Dataproc on GKE Key Features

Following are some of the salient features of Dataproc on GKE

  • Spark Versions: You can run Spark 2.4 and Spark 3.1 jobs on Dataproc on GKE clusters.
  • Metastore Integration: You can integrate Dataproc on GKE with Dataproc Metastore.
  • Job level access controls: You can now specify granular access controls at job level leveraging the k8s RBAC and workload identity. 
  • Uniform Dataproc APIs: you can use the same Dataproc APIs to manage clusters, submit jobs and use the same monitoring capabilities as Dataproc on GCE.

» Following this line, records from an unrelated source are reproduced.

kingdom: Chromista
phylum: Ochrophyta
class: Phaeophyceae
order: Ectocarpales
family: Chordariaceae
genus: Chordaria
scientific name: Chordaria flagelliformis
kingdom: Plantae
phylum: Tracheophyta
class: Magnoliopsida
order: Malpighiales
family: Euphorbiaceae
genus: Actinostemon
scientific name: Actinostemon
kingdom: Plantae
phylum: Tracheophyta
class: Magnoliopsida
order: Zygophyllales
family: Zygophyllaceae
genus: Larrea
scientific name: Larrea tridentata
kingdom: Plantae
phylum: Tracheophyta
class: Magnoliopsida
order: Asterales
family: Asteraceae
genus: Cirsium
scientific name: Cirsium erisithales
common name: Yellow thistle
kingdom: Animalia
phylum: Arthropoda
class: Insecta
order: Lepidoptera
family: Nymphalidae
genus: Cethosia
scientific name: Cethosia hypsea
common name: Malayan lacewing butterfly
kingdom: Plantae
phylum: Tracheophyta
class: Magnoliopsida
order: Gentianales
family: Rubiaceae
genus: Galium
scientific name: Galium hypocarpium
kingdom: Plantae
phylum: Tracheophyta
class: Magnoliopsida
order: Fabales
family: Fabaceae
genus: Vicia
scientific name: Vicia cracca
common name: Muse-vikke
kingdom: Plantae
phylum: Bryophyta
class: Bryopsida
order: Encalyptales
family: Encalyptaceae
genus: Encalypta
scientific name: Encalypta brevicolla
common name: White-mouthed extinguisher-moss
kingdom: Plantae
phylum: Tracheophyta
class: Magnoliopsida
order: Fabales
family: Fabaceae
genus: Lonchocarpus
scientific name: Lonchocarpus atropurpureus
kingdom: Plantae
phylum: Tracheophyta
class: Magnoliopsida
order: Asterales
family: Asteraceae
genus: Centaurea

Running Spark jobs with the infrastructure management style of your choice

With the general availability of Dataproc on GKE, organizations can now run Spark jobs on their infrastructure management style of choice: Serverless Spark for no-ops deployment, customers standardizing on k8s for infrastructure management can run Spark on GKE to improve resource utilization and simplify infrastructure management. Customers looking for VM-style infrastructure management can run Spark on GCE.

What’s Next

Google are actively working on integrating Dataproc on GKE with Vertex AI Workbench for data scientists in the upcoming months. With this integration, data scientists can use notebooks for their interactive workloads and even schedule notebooks executions. They are also looking to extend Enhanced Flex Mode Support to Dataproc on GKE allowing you to maximize the benefit of preemptible VMs.To get started, check out this quickstart link.

You can now take your knowledge of k8s compute management and leverage Dataproc on GKE to run Spark workload.